═══ Document

Generate ‘n’ bootstrap samples, evaluating func at each resampling. This method returns a function, which can be called to obtain confidence intervals of interest. :param n: sample size for the sampling distribution

(defalt = 1,000)

Parameters
  • func (function, optional) – The statistic functions to be bootstrapped its sampling distribution (default = np.mean())

  • p (float, optional) – p-value for specifyin 2-sided symmetric confidence interval

Returns

Function to be called to obtain confidence intervals of interest. Return 2-sided symmetric confidence interval specified

Return type

function

cols_shift(col_names: Union[str, list], direction: Union[str, int] = 'right')

To shift a list of columns to the left-most or the right-most of the dataframe. Note: there is no “inplace” for this method.

Parameters
  • col_names (str or list) –

  • direction (str or int) – str = ‘left’ or right int = 0 or 1

  • inplace

Returns

df with reordered columns

Return type

pd.core.frame.DataFrame

cols_std(inplace=True, camel=False)

To standardize the names of all columns, to be compatible with iPython. This method removes space and special characterss in the column names. After standardized, the column names can be used as attribute of the DataFrame (with autocomplete) in iPython

Parameters
  • inplace (bool) –

  • camel (bool) –

Returns

Only when inplace parameter is set to False

Return type

pandas.core.frame.DataFrame

convert_dtypes()

To convert dtypes to Pandas 1.0 dtypes and stringify object columns

Return type

pd.core.frame.DataFrame

cumsum(col_name: str) pandas.core.frame.DataFrame

To generates the following using the unique values of a variable: - Count (Raw Count of Records) - Percentage of the values over the total data - Accumulated percentage of the values

Parameters

col_name (str) –

Return type

pd.core.frame.DataFrame

classmethod del_tempfiles(tempdata=False)

Static method: To delete temporary files of the projects.

Parameters

tempdata (bool, optional) – Default is ‘False’. Set to ‘True’ to delete temporary data in ‘data/temp’ directory

Return type

None

static delta_todate(num_yyyyddd)

To convert timedelta to date :param num_yyyyddd:

Return type

datetime.datetime

dump(path: str, compression_level: int = 7)

══════
═══ Information given

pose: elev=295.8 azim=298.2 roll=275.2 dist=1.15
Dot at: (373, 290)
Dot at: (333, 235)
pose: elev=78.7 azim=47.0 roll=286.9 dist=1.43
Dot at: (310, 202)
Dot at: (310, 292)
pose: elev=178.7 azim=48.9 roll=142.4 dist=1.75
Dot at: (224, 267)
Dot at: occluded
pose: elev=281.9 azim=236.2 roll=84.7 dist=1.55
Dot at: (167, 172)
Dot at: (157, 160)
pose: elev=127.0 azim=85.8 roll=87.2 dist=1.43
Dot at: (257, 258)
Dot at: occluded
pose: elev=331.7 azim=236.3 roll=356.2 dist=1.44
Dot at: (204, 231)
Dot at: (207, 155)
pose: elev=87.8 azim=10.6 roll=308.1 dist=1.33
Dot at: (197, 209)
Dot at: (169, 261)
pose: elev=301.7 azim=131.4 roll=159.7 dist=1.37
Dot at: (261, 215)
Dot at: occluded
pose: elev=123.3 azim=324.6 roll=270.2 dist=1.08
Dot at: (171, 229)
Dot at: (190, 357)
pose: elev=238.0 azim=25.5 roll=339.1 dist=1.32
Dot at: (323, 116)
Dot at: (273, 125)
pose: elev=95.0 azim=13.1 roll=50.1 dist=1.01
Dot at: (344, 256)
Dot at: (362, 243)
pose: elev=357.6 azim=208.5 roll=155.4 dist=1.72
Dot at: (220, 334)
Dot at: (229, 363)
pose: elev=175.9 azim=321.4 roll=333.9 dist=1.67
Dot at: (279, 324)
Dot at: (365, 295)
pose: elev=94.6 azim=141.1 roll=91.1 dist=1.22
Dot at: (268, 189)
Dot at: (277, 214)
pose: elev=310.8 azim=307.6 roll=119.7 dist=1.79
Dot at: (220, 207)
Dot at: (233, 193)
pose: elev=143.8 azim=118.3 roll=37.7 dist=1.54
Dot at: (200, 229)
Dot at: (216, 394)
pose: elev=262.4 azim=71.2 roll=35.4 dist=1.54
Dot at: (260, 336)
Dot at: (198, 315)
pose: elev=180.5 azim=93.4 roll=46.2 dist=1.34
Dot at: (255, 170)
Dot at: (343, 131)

══════

Requirements | Using the documentation, explain why the cols_std method removes spaces and special characters from column names.

The reply | It does this to make the column names compatible with iPython. Once the names are standardized, they can be used as attributes of the DataFrame in iPython, with autocomplete.